There are various reasons I might want to spike the CPU temperature as much as possible:
- Testing cooling setups.
- Increasing the fan speed without messing with the BIOS settings.
- Testing the effect of temperature throttling on other processes running on the same die.
I know that modern CPUs have numerous functional units and various tricks to try to keep as many of them occupied as possible. So, I know this answer might have some variants for specific CPU micro-architectures.
But, what code can I run that will do the most to spike the CPU temperature?
Inline assembly is fine.

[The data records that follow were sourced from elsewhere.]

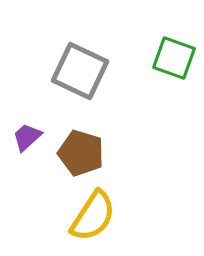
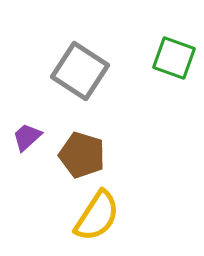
gray square: rotated 8 degrees clockwise
brown pentagon: moved 1 px right, 2 px down
yellow semicircle: moved 4 px right
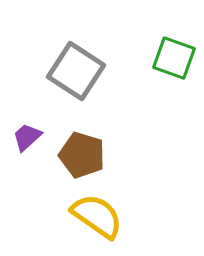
gray square: moved 4 px left
yellow semicircle: rotated 88 degrees counterclockwise
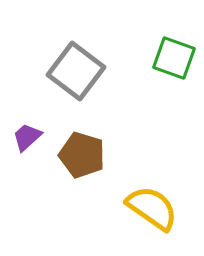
gray square: rotated 4 degrees clockwise
yellow semicircle: moved 55 px right, 8 px up
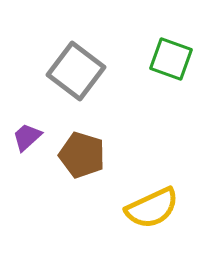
green square: moved 3 px left, 1 px down
yellow semicircle: rotated 120 degrees clockwise
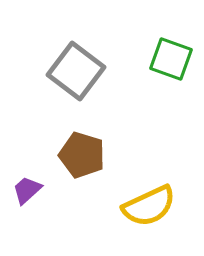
purple trapezoid: moved 53 px down
yellow semicircle: moved 3 px left, 2 px up
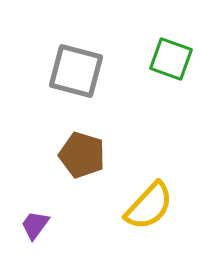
gray square: rotated 22 degrees counterclockwise
purple trapezoid: moved 8 px right, 35 px down; rotated 12 degrees counterclockwise
yellow semicircle: rotated 22 degrees counterclockwise
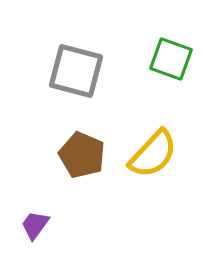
brown pentagon: rotated 6 degrees clockwise
yellow semicircle: moved 4 px right, 52 px up
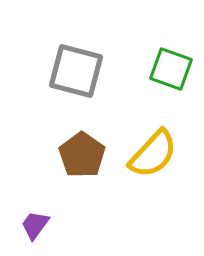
green square: moved 10 px down
brown pentagon: rotated 12 degrees clockwise
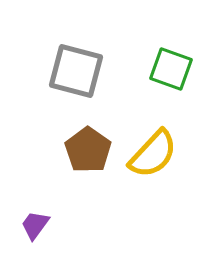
brown pentagon: moved 6 px right, 5 px up
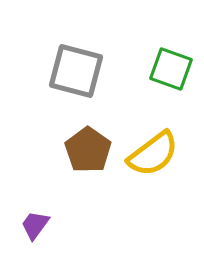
yellow semicircle: rotated 10 degrees clockwise
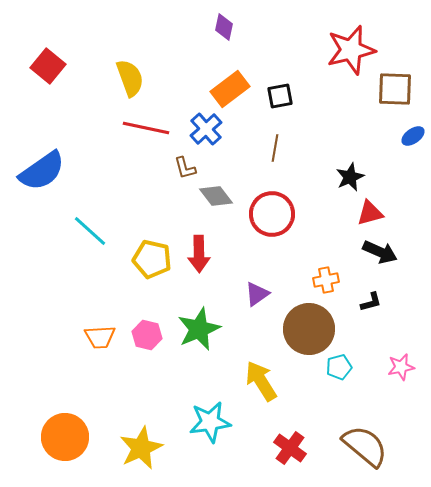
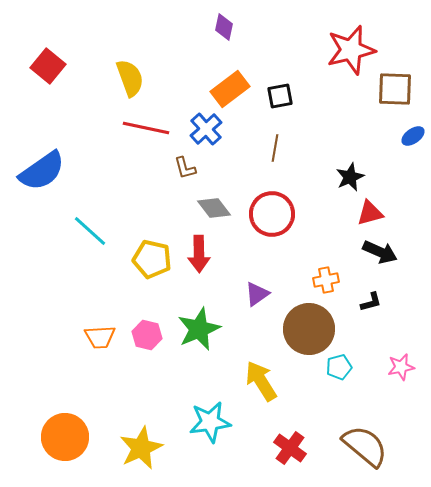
gray diamond: moved 2 px left, 12 px down
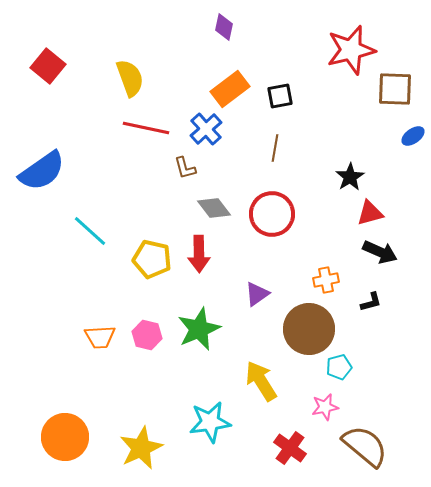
black star: rotated 8 degrees counterclockwise
pink star: moved 76 px left, 40 px down
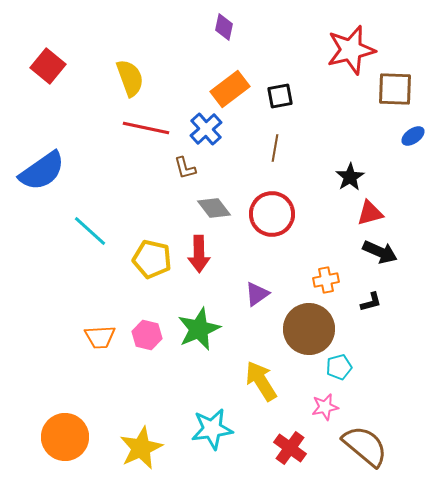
cyan star: moved 2 px right, 7 px down
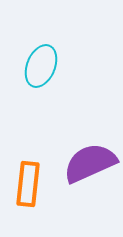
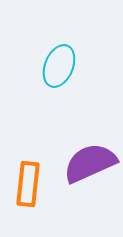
cyan ellipse: moved 18 px right
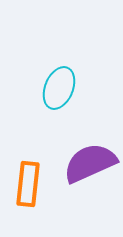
cyan ellipse: moved 22 px down
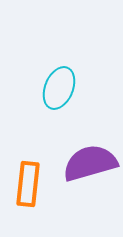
purple semicircle: rotated 8 degrees clockwise
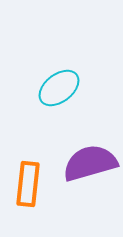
cyan ellipse: rotated 30 degrees clockwise
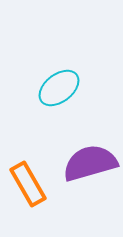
orange rectangle: rotated 36 degrees counterclockwise
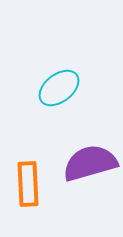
orange rectangle: rotated 27 degrees clockwise
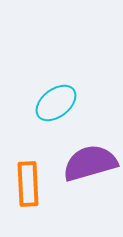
cyan ellipse: moved 3 px left, 15 px down
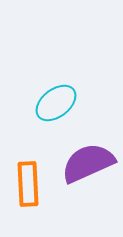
purple semicircle: moved 2 px left; rotated 8 degrees counterclockwise
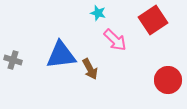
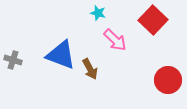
red square: rotated 12 degrees counterclockwise
blue triangle: rotated 28 degrees clockwise
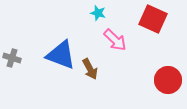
red square: moved 1 px up; rotated 20 degrees counterclockwise
gray cross: moved 1 px left, 2 px up
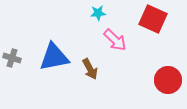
cyan star: rotated 21 degrees counterclockwise
blue triangle: moved 7 px left, 2 px down; rotated 32 degrees counterclockwise
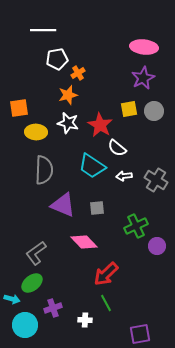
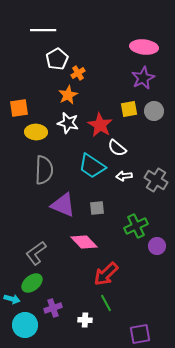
white pentagon: rotated 20 degrees counterclockwise
orange star: rotated 12 degrees counterclockwise
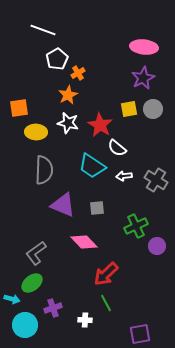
white line: rotated 20 degrees clockwise
gray circle: moved 1 px left, 2 px up
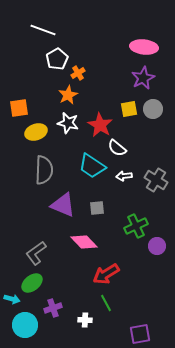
yellow ellipse: rotated 20 degrees counterclockwise
red arrow: rotated 12 degrees clockwise
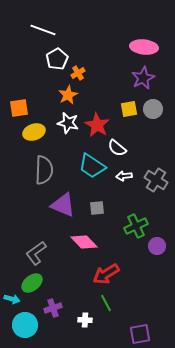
red star: moved 3 px left
yellow ellipse: moved 2 px left
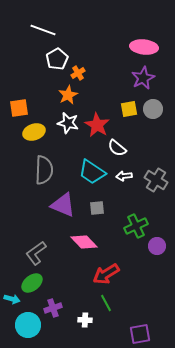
cyan trapezoid: moved 6 px down
cyan circle: moved 3 px right
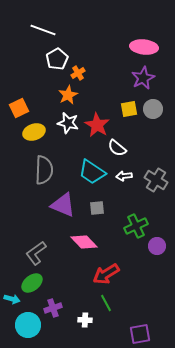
orange square: rotated 18 degrees counterclockwise
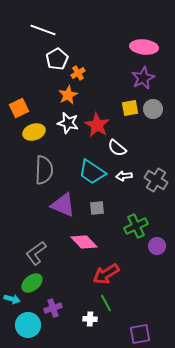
yellow square: moved 1 px right, 1 px up
white cross: moved 5 px right, 1 px up
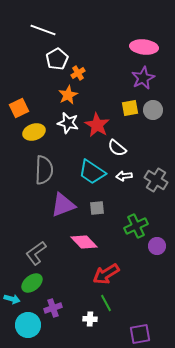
gray circle: moved 1 px down
purple triangle: rotated 44 degrees counterclockwise
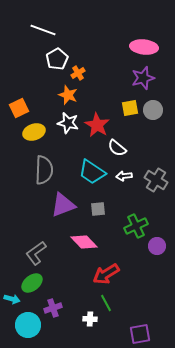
purple star: rotated 10 degrees clockwise
orange star: rotated 24 degrees counterclockwise
gray square: moved 1 px right, 1 px down
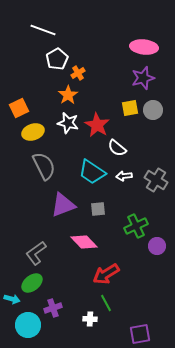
orange star: rotated 18 degrees clockwise
yellow ellipse: moved 1 px left
gray semicircle: moved 4 px up; rotated 28 degrees counterclockwise
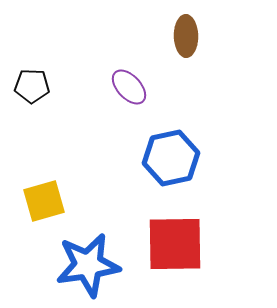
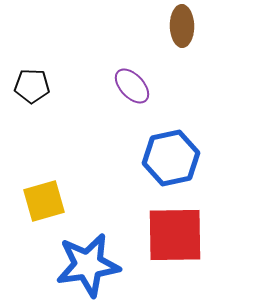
brown ellipse: moved 4 px left, 10 px up
purple ellipse: moved 3 px right, 1 px up
red square: moved 9 px up
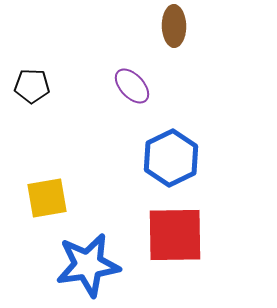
brown ellipse: moved 8 px left
blue hexagon: rotated 14 degrees counterclockwise
yellow square: moved 3 px right, 3 px up; rotated 6 degrees clockwise
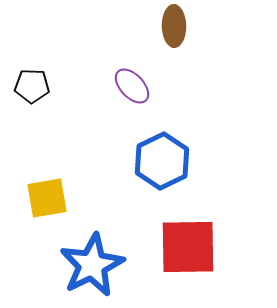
blue hexagon: moved 9 px left, 3 px down
red square: moved 13 px right, 12 px down
blue star: moved 4 px right; rotated 18 degrees counterclockwise
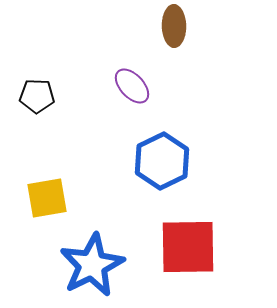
black pentagon: moved 5 px right, 10 px down
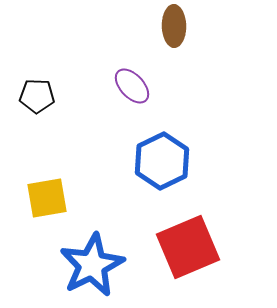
red square: rotated 22 degrees counterclockwise
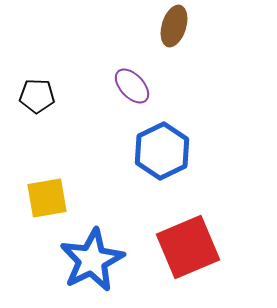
brown ellipse: rotated 18 degrees clockwise
blue hexagon: moved 10 px up
blue star: moved 5 px up
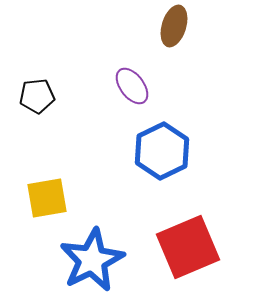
purple ellipse: rotated 6 degrees clockwise
black pentagon: rotated 8 degrees counterclockwise
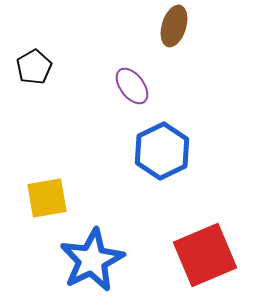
black pentagon: moved 3 px left, 29 px up; rotated 24 degrees counterclockwise
red square: moved 17 px right, 8 px down
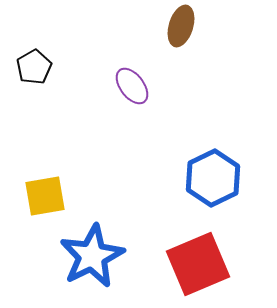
brown ellipse: moved 7 px right
blue hexagon: moved 51 px right, 27 px down
yellow square: moved 2 px left, 2 px up
red square: moved 7 px left, 9 px down
blue star: moved 4 px up
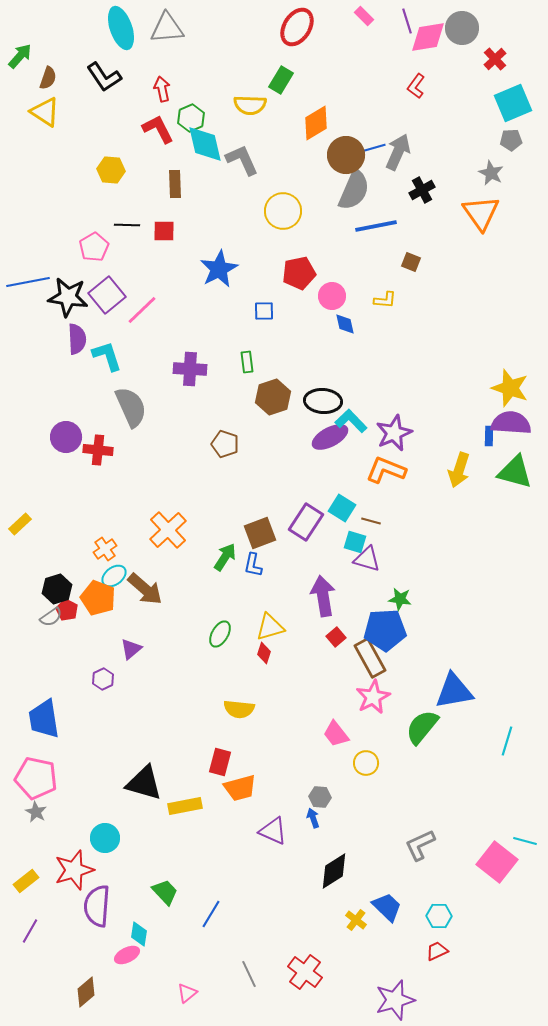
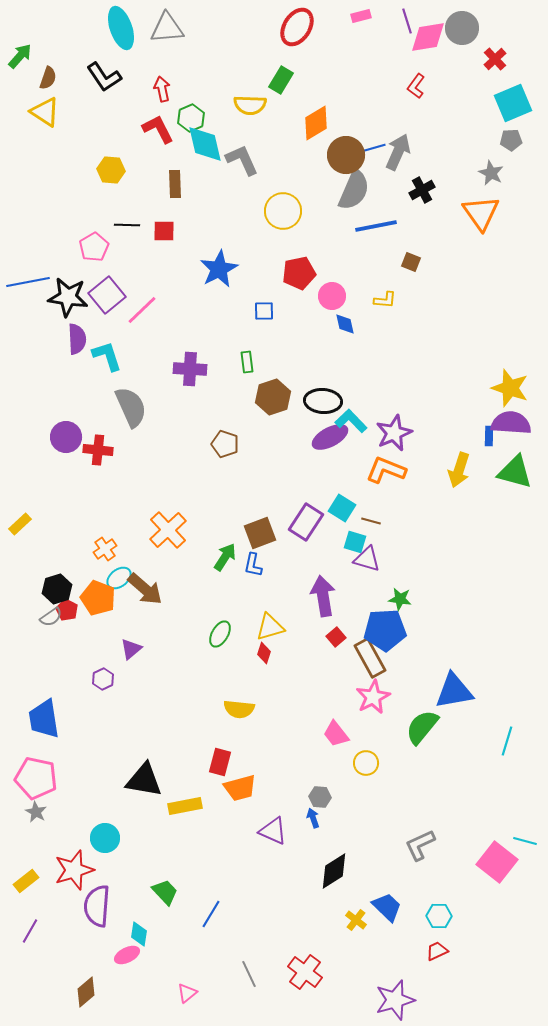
pink rectangle at (364, 16): moved 3 px left; rotated 60 degrees counterclockwise
cyan ellipse at (114, 576): moved 5 px right, 2 px down
black triangle at (144, 783): moved 3 px up; rotated 6 degrees counterclockwise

But, it would be nice to have an answer in C or C++.
I did write this function that I hope will keep several different functional units fairly occupied with pointless calculation:
void busy_busy_busy()
{
using uint_t = ::std::uint64_t;
const auto maxuint = ::std::numeric_limits<uint_t>::max();
::std::random_device random_device;
::std::mt19937_64 generator(random_device());
::std::uniform_int_distribution<uint_t> ints(0, maxuint >> 1);
::std::uniform_real_distribution<long double> doubles(0, 1);
long double starting = doubles(generator);
long double const one_third = 1.0l / 3.0l;
while (starting != one_third) {
auto tmp = starting;
tmp *= doubles(generator);
starting *= ints(generator);
starting += tmp;
starting /= maxuint >> 2;
}
}
Off-the-shelf benchmarks are typically not designed to do this. They're designed to test speed of execution of either loads that are purposefully synthetic, or loads that are designed to mimic real-world usage. They will increase the CPU temperature, but I'm after code that's very specifically designed to increase the CPU temperature with a synthetic load that would likely never occur in these benchmarks.
I, personally, have an AMD Ryzen 9 3950X.